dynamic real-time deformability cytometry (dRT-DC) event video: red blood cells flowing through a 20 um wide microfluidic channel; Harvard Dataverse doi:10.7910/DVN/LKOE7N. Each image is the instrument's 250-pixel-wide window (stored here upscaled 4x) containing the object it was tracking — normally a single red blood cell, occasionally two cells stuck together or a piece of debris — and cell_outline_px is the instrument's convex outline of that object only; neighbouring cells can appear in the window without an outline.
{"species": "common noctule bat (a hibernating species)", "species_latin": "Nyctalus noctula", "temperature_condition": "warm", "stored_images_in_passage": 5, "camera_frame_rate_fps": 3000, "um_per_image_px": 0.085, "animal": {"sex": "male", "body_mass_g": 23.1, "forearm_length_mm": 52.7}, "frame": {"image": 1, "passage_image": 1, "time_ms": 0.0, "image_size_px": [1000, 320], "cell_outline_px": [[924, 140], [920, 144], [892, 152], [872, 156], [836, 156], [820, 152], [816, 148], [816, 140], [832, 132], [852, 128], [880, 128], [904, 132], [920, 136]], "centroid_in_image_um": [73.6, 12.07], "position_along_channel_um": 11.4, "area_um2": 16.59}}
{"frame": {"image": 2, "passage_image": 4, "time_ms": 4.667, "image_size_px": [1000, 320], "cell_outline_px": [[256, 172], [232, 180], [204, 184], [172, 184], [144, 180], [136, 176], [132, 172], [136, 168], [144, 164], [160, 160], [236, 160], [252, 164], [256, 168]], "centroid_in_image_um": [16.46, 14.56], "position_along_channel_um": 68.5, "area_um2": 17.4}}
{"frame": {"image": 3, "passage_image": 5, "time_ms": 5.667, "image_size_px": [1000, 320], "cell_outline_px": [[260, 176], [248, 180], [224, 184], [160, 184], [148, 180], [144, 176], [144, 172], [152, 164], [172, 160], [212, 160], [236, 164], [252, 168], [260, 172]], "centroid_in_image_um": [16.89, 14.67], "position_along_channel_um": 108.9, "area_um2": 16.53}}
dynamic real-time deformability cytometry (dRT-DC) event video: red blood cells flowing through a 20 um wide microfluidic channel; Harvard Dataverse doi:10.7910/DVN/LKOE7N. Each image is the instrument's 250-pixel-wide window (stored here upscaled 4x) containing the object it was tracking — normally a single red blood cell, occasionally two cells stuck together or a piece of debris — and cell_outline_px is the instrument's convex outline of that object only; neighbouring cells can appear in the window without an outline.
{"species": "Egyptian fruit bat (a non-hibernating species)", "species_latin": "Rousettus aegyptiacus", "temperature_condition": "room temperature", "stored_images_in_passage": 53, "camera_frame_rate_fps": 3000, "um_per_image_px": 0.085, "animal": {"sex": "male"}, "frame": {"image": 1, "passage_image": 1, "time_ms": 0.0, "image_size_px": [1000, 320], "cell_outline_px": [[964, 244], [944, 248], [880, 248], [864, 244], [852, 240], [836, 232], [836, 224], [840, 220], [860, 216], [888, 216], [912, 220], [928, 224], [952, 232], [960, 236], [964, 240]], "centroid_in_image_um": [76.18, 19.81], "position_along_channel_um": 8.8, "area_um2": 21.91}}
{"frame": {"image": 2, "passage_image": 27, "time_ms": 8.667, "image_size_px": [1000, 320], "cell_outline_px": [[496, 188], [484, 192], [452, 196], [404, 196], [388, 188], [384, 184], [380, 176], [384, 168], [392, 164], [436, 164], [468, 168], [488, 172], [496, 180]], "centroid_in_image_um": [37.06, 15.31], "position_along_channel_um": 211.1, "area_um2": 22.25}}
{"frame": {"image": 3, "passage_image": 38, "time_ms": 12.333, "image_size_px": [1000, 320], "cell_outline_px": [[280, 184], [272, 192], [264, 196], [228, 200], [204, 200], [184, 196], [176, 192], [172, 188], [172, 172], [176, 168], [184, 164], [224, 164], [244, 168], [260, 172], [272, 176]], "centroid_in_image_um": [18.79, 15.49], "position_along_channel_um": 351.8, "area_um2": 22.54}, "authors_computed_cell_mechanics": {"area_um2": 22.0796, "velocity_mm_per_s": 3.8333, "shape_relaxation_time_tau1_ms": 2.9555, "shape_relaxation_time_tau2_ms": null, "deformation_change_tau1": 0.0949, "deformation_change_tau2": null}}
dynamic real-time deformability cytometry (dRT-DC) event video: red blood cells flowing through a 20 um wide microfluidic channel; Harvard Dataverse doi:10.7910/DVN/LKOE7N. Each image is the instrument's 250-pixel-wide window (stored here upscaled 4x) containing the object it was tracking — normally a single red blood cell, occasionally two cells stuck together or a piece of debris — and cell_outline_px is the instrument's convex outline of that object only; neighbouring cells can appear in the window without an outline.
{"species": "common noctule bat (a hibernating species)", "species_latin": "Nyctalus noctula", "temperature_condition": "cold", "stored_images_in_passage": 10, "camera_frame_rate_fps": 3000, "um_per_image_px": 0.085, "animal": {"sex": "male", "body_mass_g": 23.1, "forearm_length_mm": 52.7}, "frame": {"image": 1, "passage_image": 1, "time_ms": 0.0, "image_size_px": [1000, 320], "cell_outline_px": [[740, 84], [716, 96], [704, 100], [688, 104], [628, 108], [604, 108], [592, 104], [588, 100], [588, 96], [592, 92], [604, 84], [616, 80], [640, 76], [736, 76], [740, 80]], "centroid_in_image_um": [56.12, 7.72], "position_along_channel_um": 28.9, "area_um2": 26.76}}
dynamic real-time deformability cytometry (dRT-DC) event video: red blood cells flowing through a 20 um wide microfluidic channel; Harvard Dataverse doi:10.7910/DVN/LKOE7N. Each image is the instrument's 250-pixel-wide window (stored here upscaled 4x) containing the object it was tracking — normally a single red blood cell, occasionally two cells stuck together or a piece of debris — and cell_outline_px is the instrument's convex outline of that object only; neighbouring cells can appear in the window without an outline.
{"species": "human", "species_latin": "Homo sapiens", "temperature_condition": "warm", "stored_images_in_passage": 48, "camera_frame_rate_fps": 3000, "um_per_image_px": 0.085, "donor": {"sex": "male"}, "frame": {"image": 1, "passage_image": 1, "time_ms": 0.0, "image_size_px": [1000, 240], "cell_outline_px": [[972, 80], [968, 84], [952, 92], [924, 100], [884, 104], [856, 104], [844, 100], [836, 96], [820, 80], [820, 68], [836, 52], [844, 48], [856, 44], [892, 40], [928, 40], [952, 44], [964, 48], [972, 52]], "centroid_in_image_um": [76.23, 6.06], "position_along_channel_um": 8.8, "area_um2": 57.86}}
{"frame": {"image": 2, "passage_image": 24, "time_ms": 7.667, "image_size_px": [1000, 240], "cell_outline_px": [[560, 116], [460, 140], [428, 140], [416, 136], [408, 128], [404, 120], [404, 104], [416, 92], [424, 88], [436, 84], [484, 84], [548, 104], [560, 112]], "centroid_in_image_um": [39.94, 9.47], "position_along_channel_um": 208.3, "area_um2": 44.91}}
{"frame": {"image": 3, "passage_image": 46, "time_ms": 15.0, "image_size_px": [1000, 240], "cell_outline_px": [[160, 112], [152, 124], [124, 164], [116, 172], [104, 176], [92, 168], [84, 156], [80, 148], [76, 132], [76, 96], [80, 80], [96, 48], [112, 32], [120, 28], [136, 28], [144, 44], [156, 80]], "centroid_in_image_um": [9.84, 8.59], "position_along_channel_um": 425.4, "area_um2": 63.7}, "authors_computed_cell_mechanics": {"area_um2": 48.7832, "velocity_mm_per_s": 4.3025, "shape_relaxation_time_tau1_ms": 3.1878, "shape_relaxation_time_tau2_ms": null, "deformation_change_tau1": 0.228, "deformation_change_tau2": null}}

● **GOAL**:
Please output every record, keeping each line exact.

● **OUTPUT OF THE TASK**:
dynamic real-time deformability cytometry (dRT-DC) event video: red blood cells flowing through a 20 um wide microfluidic channel; Harvard Dataverse doi:10.7910/DVN/LKOE7N. Each image is the instrument's 250-pixel-wide window (stored here upscaled 4x) containing the object it was tracking — normally a single red blood cell, occasionally two cells stuck together or a piece of debris — and cell_outline_px is the instrument's convex outline of that object only; neighbouring cells can appear in the window without an outline.
{"species": "common noctule bat (a hibernating species)", "species_latin": "Nyctalus noctula", "temperature_condition": "warm", "stored_images_in_passage": 5, "camera_frame_rate_fps": 3000, "um_per_image_px": 0.085, "animal": {"sex": "male", "body_mass_g": 23.1, "forearm_length_mm": 52.7}, "frame": {"image": 1, "passage_image": 1, "time_ms": 0.0, "image_size_px": [1000, 320], "cell_outline_px": [[924, 140], [920, 144], [892, 152], [872, 156], [836, 156], [820, 152], [816, 148], [816, 140], [832, 132], [852, 128], [880, 128], [904, 132], [920, 136]], "centroid_in_image_um": [73.6, 12.07], "position_along_channel_um": 11.4, "area_um2": 16.59}}
{"frame": {"image": 2, "passage_image": 4, "time_ms": 4.667, "image_size_px": [1000, 320], "cell_outline_px": [[256, 172], [232, 180], [204, 184], [172, 184], [144, 180], [136, 176], [132, 172], [136, 168], [144, 164], [160, 160], [236, 160], [252, 164], [256, 168]], "centroid_in_image_um": [16.46, 14.56], "position_along_channel_um": 68.5, "area_um2": 17.4}}
{"frame": {"image": 3, "passage_image": 5, "time_ms": 5.667, "image_size_px": [1000, 320], "cell_outline_px": [[260, 176], [248, 180], [224, 184], [160, 184], [148, 180], [144, 176], [144, 172], [152, 164], [172, 160], [212, 160], [236, 164], [252, 168], [260, 172]], "centroid_in_image_um": [16.89, 14.67], "position_along_channel_um": 108.9, "area_um2": 16.53}}
dynamic real-time deformability cytometry (dRT-DC) event video: red blood cells flowing through a 20 um wide microfluidic channel; Harvard Dataverse doi:10.7910/DVN/LKOE7N. Each image is the instrument's 250-pixel-wide window (stored here upscaled 4x) containing the object it was tracking — normally a single red blood cell, occasionally two cells stuck together or a piece of debris — and cell_outline_px is the instrument's convex outline of that object only; neighbouring cells can appear in the window without an outline.
{"species": "Egyptian fruit bat (a non-hibernating species)", "species_latin": "Rousettus aegyptiacus", "temperature_condition": "room temperature", "stored_images_in_passage": 53, "camera_frame_rate_fps": 3000, "um_per_image_px": 0.085, "animal": {"sex": "male"}, "frame": {"image": 1, "passage_image": 1, "time_ms": 0.0, "image_size_px": [1000, 320], "cell_outline_px": [[964, 244], [944, 248], [880, 248], [864, 244], [852, 240], [836, 232], [836, 224], [840, 220], [860, 216], [888, 216], [912, 220], [928, 224], [952, 232], [960, 236], [964, 240]], "centroid_in_image_um": [76.18, 19.81], "position_along_channel_um": 8.8, "area_um2": 21.91}}
{"frame": {"image": 2, "passage_image": 27, "time_ms": 8.667, "image_size_px": [1000, 320], "cell_outline_px": [[496, 188], [484, 192], [452, 196], [404, 196], [388, 188], [384, 184], [380, 176], [384, 168], [392, 164], [436, 164], [468, 168], [488, 172], [496, 180]], "centroid_in_image_um": [37.06, 15.31], "position_along_channel_um": 211.1, "area_um2": 22.25}}
{"frame": {"image": 3, "passage_image": 38, "time_ms": 12.333, "image_size_px": [1000, 320], "cell_outline_px": [[280, 184], [272, 192], [264, 196], [228, 200], [204, 200], [184, 196], [176, 192], [172, 188], [172, 172], [176, 168], [184, 164], [224, 164], [244, 168], [260, 172], [272, 176]], "centroid_in_image_um": [18.79, 15.49], "position_along_channel_um": 351.8, "area_um2": 22.54}, "authors_computed_cell_mechanics": {"area_um2": 22.0796, "velocity_mm_per_s": 3.8333, "shape_relaxation_time_tau1_ms": 2.9555, "shape_relaxation_time_tau2_ms": null, "deformation_change_tau1": 0.0949, "deformation_change_tau2": null}}
dynamic real-time deformability cytometry (dRT-DC) event video: red blood cells flowing through a 20 um wide microfluidic channel; Harvard Dataverse doi:10.7910/DVN/LKOE7N. Each image is the instrument's 250-pixel-wide window (stored here upscaled 4x) containing the object it was tracking — normally a single red blood cell, occasionally two cells stuck together or a piece of debris — and cell_outline_px is the instrument's convex outline of that object only; neighbouring cells can appear in the window without an outline.
{"species": "common noctule bat (a hibernating species)", "species_latin": "Nyctalus noctula", "temperature_condition": "cold", "stored_images_in_passage": 10, "camera_frame_rate_fps": 3000, "um_per_image_px": 0.085, "animal": {"sex": "male", "body_mass_g": 23.1, "forearm_length_mm": 52.7}, "frame": {"image": 1, "passage_image": 1, "time_ms": 0.0, "image_size_px": [1000, 320], "cell_outline_px": [[740, 84], [716, 96], [704, 100], [688, 104], [628, 108], [604, 108], [592, 104], [588, 100], [588, 96], [592, 92], [604, 84], [616, 80], [640, 76], [736, 76], [740, 80]], "centroid_in_image_um": [56.12, 7.72], "position_along_channel_um": 28.9, "area_um2": 26.76}}
dynamic real-time deformability cytometry (dRT-DC) event video: red blood cells flowing through a 20 um wide microfluidic channel; Harvard Dataverse doi:10.7910/DVN/LKOE7N. Each image is the instrument's 250-pixel-wide window (stored here upscaled 4x) containing the object it was tracking — normally a single red blood cell, occasionally two cells stuck together or a piece of debris — and cell_outline_px is the instrument's convex outline of that object only; neighbouring cells can appear in the window without an outline.
{"species": "human", "species_latin": "Homo sapiens", "temperature_condition": "warm", "stored_images_in_passage": 48, "camera_frame_rate_fps": 3000, "um_per_image_px": 0.085, "donor": {"sex": "male"}, "frame": {"image": 1, "passage_image": 1, "time_ms": 0.0, "image_size_px": [1000, 240], "cell_outline_px": [[972, 80], [968, 84], [952, 92], [924, 100], [884, 104], [856, 104], [844, 100], [836, 96], [820, 80], [820, 68], [836, 52], [844, 48], [856, 44], [892, 40], [928, 40], [952, 44], [964, 48], [972, 52]], "centroid_in_image_um": [76.23, 6.06], "position_along_channel_um": 8.8, "area_um2": 57.86}}
{"frame": {"image": 2, "passage_image": 24, "time_ms": 7.667, "image_size_px": [1000, 240], "cell_outline_px": [[560, 116], [460, 140], [428, 140], [416, 136], [408, 128], [404, 120], [404, 104], [416, 92], [424, 88], [436, 84], [484, 84], [548, 104], [560, 112]], "centroid_in_image_um": [39.94, 9.47], "position_along_channel_um": 208.3, "area_um2": 44.91}}
{"frame": {"image": 3, "passage_image": 46, "time_ms": 15.0, "image_size_px": [1000, 240], "cell_outline_px": [[160, 112], [152, 124], [124, 164], [116, 172], [104, 176], [92, 168], [84, 156], [80, 148], [76, 132], [76, 96], [80, 80], [96, 48], [112, 32], [120, 28], [136, 28], [144, 44], [156, 80]], "centroid_in_image_um": [9.84, 8.59], "position_along_channel_um": 425.4, "area_um2": 63.7}, "authors_computed_cell_mechanics": {"area_um2": 48.7832, "velocity_mm_per_s": 4.3025, "shape_relaxation_time_tau1_ms": 3.1878, "shape_relaxation_time_tau2_ms": null, "deformation_change_tau1": 0.228, "deformation_change_tau2": null}}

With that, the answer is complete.